CARPHA executive director Dr. James Hospedales, said that the “primary form of influenza transmission is through interpersonal contact.

“Given elevated flu activity in the United States, combined with the high travel season to the Caribbean, it is important that persons take the necessary steps now, to protect themselves and their loved ones from the flu,” he added.

His warning comes as health authorities in Jamaica say they are closely monitoring the outbreak of measles in the United States and Mexico and are urging parents to have their children immunized for the disease.

Acting Chief Medical Officer Dr Marion Bullock DuCasse said Jamaica is monitoring the situation in North America where the Centers for Disease Control and Prevention (CDC) in the United States has reported 84 cases during the first 28 days of the year.

“Despite this, we have seen how diseases can cross borders, and so we have to ensure that we keep a close watch on the situation in the US and any other country where measles cases occur,” Dr Bullock DuCasse said in a statement.

“All Jamaicans are, therefore, urged to ensure that they and their children are protected,” she added.

The most common symptoms of measles include fever, conjunctivitis or sore eyes, and a runny nose. Patients could also suffer from small white spots, which usually develop inside the mouth, a harsh dry cough, reduced appetite, tiredness, aches and pains.

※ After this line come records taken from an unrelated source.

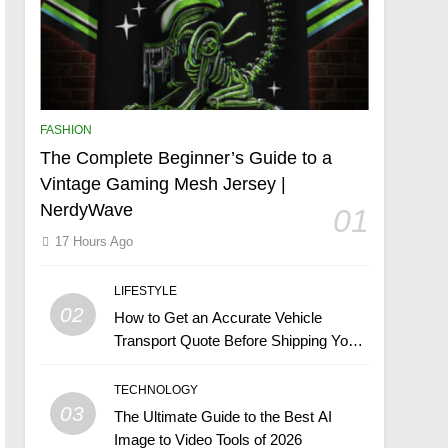
FASHION
The Complete Beginner’s Guide to a
Vintage Gaming Mesh Jersey |
NerdyWave
01
17 Hours Ago
LIFESTYLE
02
How to Get an Accurate Vehicle
Transport Quote Before Shipping Your
Car
TECHNOLOGY
03
The Ultimate Guide to the Best AI
Image to Video Tools of 2026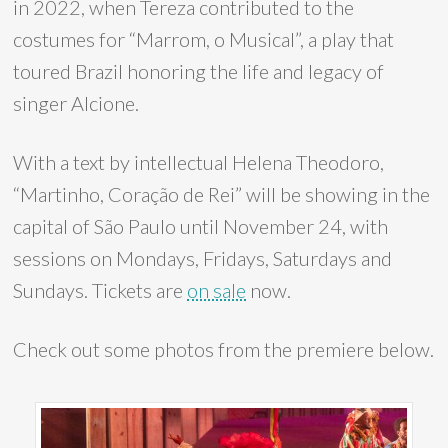
in 2022, when Tereza contributed to the
costumes for “Marrom, o Musical”, a play that
toured Brazil honoring the life and legacy of
singer Alcione.
With a text by intellectual Helena Theodoro,
“Martinho, Coração de Rei” will be showing in the
capital of São Paulo until November 24, with
sessions on Mondays, Fridays, Saturdays and
Sundays. Tickets are
on sale
now.
Check out some photos from the premiere below.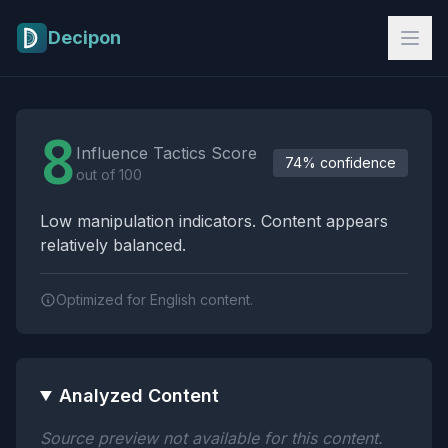
Skip to main content
Decipon
Influence Tactics Analysis Results
8
Influence Tactics Score
74% confidence
out of 100
Low manipulation indicators. Content appears
relatively balanced.
Optimized for English content.
Analyzed Content
Source preview not available for this content.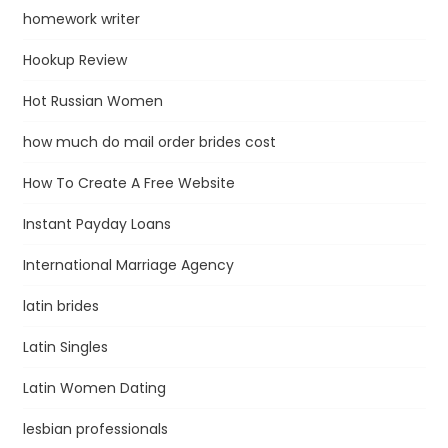
homework writer
Hookup Review
Hot Russian Women
how much do mail order brides cost
How To Create A Free Website
Instant Payday Loans
International Marriage Agency
latin brides
Latin Singles
Latin Women Dating
lesbian professionals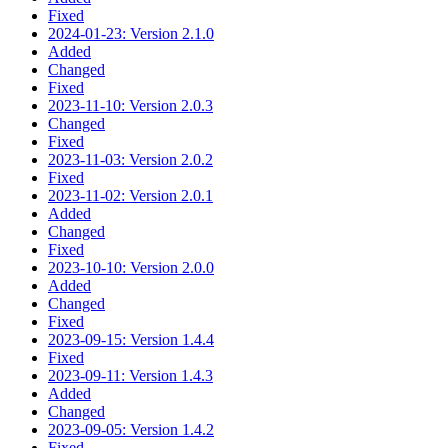
Fixed
2024-01-23: Version 2.1.0
Added
Changed
Fixed
2023-11-10: Version 2.0.3
Changed
Fixed
2023-11-03: Version 2.0.2
Fixed
2023-11-02: Version 2.0.1
Added
Changed
Fixed
2023-10-10: Version 2.0.0
Added
Changed
Fixed
2023-09-15: Version 1.4.4
Fixed
2023-09-11: Version 1.4.3
Added
Changed
2023-09-05: Version 1.4.2
Fixed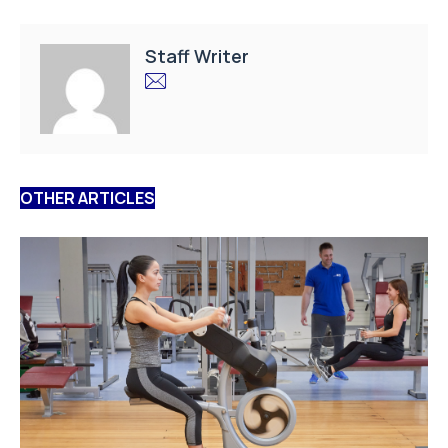
Staff Writer
OTHER ARTICLES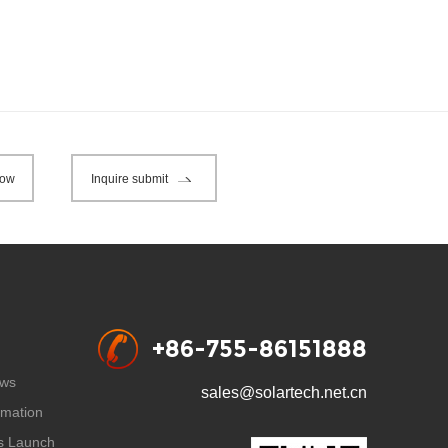
now
Inquire submit
+86-755-86151888
ws
sales@solartech.net.cn
rmation
s Launch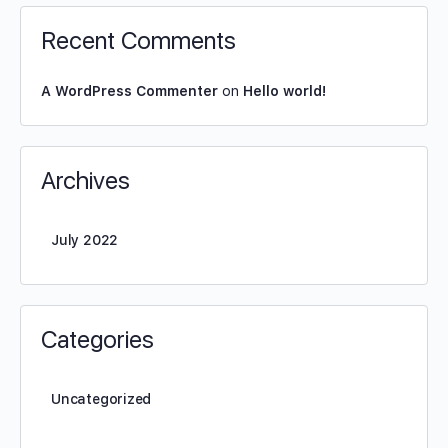
Recent Comments
A WordPress Commenter
on
Hello world!
Archives
July 2022
Categories
Uncategorized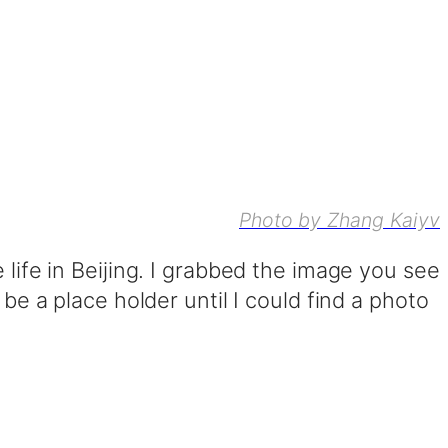
Photo by Zhang Kaiyv
 life in Beijing. I grabbed the image you see
 be a place holder until I could find a photo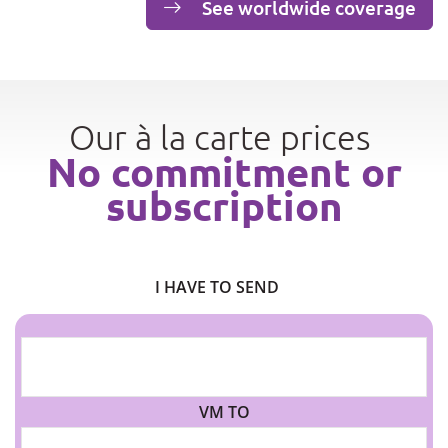
See worldwide coverage
Our à la carte prices
No commitment or
subscription
I HAVE TO SEND
VM TO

“Measles is caused by a virus and is highly contagious. It is spread through direct contact and through the air,” said the Ministry of Health, noting that complications include pneumonia and can lead to death.

But Dr Bullock DuCasse said Jamaica has been free of endemic or local transmission of measles since 1991 and said this is because of the country’s expanded immunisation programme.

CARPHA said that the most effective way to prevent the disease or severe outcomes from the illness is vaccination.

“Safe and effective vaccines have been available and used for more than 60 years. Among healthy adults, influenza vaccine can prevent 70 to 90 per cent of influenza-specific illness. Among the elderly, the vaccine reduces severe illnesses and complications by up to 60 per cent and deaths by 80 per cent,” CARPHA said.

It said that most deaths associated with influenza occur among people age 65 or older.